Glimpse into 9/11 Pentagon attack

—Julie Zajicek Yuson recalls that fateful day in 2001
WASHIngTON, D.C. - [Editor’s Note: In response to a request for her memories, Julie Yuson, daughter of Jim and Pat Zajicek of  Protivin stated, “I still don’t like thinking about 9/11 and rarely talk about it all these years later. It was a challenging and emotional time for me.”]
I was an active duty Air Force nurse at Andrews Air Force Base (AFB). It is located in Maryland, just outside of D.C. I was working at the Family Health Clinic when I heard the news. I had just walked into a colleague’s (doctor) office and he had the news on and he said, “A second plane just flew into the twin towers. That’s no accident.”
My husband, P.J., was working at the Pentagon. I knew he had worked the night shift the previous night, but he sometimes stayed at work past his shift for meetings, etc. At the time, I did not know if he had left the building prior to the plane’s impact, or if the plane hit the same side of the building where he worked. 
Phone lines were down or overwhelmed for a couple hours and there was no way for me to even call and find out where he was. Thankfully he was able to call me early that afternoon to say he was at home and had slept through all of the news and phone calls from family members. 
He then went to pick up our daughter from school as nobody knew what to expect that day or beyond. Him picking her up was also a huge relief to me because until I heard from him, I had no idea who would be able to get her and care for her while I was at work with the disaster response teams.
I had to stay at work late that night, maybe 7:30 or 8 p.m. I just remember it being very dark outside when I left work. We had cancelled all medical appointments after the news of the attack, but as medical providers we were previously assigned to disaster response teams, and that day we were placed on standby to see if we would be deployed on buses to the Pentagon to provide rescue or recovery efforts. The bus before mine was the last one that was sent to the Pentagon that day.
Our son was only six months at the time and was at a military spouse’s/daycare provider’s home on Andrew AFB.  When I called her to say that I couldn’t reach my husband and had to be on standby to respond at the Pentagon, she told me she would keep our son as long as needed. 
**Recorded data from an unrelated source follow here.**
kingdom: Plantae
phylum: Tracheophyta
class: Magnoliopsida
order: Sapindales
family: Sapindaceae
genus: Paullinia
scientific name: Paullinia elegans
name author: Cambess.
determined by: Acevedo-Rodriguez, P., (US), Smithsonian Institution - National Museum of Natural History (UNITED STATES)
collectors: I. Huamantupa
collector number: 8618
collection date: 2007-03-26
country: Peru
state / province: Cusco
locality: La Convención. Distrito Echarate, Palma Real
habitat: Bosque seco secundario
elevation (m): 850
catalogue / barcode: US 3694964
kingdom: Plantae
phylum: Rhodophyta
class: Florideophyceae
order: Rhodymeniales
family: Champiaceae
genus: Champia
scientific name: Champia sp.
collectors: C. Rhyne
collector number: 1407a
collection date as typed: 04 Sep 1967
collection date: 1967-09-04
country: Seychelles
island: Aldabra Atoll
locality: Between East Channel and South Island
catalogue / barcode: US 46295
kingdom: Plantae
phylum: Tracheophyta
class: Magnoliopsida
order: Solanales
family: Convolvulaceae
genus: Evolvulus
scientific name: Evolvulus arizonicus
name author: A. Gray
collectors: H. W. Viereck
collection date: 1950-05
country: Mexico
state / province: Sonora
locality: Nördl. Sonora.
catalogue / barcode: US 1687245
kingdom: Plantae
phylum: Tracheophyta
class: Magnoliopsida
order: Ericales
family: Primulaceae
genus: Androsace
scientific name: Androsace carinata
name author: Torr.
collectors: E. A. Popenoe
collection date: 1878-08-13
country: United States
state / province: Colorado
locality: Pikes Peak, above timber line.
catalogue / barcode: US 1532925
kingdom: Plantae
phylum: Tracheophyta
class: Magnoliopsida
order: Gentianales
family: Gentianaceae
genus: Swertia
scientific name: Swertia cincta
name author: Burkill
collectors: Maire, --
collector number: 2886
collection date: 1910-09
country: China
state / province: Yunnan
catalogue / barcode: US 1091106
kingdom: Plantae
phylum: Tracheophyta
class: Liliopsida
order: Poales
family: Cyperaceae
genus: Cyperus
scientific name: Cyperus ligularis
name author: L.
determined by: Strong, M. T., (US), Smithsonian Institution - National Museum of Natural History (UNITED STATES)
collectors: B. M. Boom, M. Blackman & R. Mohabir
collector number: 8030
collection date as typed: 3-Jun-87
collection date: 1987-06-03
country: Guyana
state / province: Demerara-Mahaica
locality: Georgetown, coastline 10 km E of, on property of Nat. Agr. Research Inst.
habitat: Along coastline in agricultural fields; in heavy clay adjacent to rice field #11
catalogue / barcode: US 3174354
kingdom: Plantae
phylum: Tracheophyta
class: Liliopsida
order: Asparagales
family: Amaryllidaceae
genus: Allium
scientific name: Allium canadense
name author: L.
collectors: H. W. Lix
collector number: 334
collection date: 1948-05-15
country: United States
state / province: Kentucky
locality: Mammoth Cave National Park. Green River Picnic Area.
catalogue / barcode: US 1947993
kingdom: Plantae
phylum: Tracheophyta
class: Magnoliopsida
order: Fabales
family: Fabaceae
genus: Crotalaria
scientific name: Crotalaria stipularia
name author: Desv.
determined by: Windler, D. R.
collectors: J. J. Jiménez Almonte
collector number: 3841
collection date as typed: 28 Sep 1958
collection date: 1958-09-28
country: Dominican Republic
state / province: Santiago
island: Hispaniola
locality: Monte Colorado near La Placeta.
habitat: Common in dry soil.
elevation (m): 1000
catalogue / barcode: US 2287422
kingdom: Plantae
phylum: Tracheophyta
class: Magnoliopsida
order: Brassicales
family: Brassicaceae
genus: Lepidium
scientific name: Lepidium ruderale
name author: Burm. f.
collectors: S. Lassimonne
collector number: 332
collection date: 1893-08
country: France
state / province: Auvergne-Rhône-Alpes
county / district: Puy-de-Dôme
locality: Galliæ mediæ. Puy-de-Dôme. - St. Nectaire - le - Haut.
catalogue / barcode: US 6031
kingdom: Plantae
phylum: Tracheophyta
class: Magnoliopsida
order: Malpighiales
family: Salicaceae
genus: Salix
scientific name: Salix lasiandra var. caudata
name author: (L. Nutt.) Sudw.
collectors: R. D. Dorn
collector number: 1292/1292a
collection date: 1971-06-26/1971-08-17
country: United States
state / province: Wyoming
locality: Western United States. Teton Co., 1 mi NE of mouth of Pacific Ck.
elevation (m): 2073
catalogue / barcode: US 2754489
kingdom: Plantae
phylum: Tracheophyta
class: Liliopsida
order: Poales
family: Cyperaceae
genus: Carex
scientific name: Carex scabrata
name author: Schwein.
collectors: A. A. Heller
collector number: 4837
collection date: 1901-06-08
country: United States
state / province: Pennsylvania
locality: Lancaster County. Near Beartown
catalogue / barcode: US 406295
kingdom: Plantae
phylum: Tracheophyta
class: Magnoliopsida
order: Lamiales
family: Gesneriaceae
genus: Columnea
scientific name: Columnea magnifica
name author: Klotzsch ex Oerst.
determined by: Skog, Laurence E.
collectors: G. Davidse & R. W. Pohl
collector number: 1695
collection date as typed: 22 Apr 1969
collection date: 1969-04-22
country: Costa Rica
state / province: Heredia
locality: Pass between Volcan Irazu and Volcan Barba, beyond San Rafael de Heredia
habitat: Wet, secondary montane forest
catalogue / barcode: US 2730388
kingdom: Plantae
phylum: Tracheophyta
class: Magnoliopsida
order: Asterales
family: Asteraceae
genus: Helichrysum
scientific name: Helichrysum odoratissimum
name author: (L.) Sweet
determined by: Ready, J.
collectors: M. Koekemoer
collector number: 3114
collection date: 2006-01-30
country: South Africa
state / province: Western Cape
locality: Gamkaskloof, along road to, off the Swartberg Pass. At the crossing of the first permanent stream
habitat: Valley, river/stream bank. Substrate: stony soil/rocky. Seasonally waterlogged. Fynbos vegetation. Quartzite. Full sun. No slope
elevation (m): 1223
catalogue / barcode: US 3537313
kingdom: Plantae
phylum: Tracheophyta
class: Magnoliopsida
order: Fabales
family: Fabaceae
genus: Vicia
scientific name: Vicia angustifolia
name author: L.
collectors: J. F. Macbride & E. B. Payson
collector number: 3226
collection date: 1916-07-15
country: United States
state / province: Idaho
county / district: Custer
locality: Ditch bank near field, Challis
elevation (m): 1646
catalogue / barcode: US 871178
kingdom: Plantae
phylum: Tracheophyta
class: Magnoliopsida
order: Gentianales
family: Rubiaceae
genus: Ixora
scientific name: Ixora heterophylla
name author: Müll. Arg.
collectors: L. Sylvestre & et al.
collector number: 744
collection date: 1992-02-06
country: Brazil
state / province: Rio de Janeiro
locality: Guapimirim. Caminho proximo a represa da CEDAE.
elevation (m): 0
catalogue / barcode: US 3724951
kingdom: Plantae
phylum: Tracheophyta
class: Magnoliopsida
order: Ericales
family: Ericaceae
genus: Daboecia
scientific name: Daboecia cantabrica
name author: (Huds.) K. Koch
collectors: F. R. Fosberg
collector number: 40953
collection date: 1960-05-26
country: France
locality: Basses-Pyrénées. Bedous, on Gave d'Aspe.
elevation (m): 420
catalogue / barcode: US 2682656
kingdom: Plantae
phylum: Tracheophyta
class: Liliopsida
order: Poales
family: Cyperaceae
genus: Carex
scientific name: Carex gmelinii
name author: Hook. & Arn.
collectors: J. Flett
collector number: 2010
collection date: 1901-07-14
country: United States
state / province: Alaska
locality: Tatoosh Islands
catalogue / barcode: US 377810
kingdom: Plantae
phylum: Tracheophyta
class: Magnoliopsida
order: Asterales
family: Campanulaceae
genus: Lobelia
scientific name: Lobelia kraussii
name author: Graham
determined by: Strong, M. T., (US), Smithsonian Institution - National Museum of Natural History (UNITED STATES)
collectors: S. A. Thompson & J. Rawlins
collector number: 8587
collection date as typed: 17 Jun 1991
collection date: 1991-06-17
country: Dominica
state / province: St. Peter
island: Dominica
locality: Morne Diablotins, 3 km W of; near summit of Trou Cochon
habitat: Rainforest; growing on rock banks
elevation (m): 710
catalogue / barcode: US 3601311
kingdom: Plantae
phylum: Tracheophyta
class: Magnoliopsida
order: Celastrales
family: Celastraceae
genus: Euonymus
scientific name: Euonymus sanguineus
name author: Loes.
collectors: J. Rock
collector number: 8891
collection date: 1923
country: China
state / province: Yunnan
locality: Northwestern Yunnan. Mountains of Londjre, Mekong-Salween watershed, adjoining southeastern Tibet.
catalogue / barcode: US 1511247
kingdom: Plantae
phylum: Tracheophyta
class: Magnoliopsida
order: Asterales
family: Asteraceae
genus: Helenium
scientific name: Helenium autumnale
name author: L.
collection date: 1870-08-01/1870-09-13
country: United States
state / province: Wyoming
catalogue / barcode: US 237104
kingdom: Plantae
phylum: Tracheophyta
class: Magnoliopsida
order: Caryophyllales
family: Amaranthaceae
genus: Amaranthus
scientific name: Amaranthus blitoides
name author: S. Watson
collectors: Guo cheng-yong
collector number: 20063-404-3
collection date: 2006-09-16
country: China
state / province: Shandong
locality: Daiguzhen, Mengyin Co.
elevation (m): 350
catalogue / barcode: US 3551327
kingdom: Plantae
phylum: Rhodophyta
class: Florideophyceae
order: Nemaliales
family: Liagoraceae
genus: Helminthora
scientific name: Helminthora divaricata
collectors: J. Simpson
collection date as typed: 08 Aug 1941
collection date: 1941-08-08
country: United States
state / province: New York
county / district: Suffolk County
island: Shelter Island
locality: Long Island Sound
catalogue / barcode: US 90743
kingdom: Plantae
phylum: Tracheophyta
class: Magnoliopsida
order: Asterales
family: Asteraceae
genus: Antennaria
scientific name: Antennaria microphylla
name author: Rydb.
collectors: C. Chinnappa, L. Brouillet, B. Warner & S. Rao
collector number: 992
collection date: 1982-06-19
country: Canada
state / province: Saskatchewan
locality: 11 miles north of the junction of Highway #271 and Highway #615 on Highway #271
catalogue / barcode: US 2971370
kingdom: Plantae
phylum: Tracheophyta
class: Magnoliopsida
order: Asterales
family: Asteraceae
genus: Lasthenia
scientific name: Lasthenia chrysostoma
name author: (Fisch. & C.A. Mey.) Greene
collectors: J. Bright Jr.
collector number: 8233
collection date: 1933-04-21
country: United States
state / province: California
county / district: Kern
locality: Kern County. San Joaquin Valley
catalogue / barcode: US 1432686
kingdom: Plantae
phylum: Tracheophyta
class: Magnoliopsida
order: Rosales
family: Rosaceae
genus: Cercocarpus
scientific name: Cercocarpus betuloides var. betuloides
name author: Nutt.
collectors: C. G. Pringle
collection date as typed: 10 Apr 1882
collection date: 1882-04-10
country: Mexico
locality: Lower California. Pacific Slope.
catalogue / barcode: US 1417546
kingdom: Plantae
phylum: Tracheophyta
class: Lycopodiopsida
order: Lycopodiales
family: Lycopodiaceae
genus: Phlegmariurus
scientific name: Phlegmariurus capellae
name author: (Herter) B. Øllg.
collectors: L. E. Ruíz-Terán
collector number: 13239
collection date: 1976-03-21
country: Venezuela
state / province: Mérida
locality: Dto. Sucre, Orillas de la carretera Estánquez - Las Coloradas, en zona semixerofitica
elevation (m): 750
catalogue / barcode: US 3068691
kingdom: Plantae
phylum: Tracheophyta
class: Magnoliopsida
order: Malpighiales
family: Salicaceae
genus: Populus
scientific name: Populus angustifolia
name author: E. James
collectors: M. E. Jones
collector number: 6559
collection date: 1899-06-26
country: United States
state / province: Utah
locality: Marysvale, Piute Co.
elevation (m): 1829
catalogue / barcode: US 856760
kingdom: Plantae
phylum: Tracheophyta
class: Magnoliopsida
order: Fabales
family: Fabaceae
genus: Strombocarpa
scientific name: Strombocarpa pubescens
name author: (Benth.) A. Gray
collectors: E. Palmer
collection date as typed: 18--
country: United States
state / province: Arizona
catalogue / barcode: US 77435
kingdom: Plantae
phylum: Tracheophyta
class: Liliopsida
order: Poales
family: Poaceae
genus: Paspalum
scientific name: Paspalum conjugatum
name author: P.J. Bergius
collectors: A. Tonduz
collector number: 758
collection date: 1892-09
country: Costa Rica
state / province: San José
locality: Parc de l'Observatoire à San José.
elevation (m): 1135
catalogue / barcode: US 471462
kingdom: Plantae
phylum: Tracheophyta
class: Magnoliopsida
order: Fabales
I remember feeling super apprehensive about all of the unknowns: what we would encounter at the scene of impact, would there be additional attacks, would my kids be okay for however long I would be away, did the daycare provider have enough supplies and frozen milk on hand to keep my infant happy until I could get there, could my active duty husband miss work during the time of crises if needed to provide for our kids in my absence, would my husband or I have to be deployed as a result of the attacks on America, etc. 
Other things that really stuck out to me that day: when I was leaving work, the entire base was extremely quiet, as if uninhabited, as we waited to see what would happen next. There was a subdued and on-edge feeling in everyone around me as we waited in our disaster preparedness teams. 
As I left the clinic that night, a military helicopter flew right over me, and I just remember it being super loud and close and wondering if that meant the President, VP, or some other high official were headed to the base airfield to leave on Air Force 1, etc. 
Finally, the drive home to Virginia was very strange and unsettling as well. Traffic was usually very heavy at all times and often gridlocked on that interstate. That night, there was only one other vehicle on the road with me and it was a big semi carrying large concrete barriers. 
The norm was completely gone, and it felt eerily silent and unusual. After we crossed into VA, the semi headed north toward the Pentagon, and I remember thinking life as we knew it would be forever changed by the large scale attacks that occurred that  day. 
Thankfully no long-term side-effects for any of us. My husband’s office was on the opposite side of the Pentagon from the one that was hit. Neither he nor I lost any colleagues that we personally knew.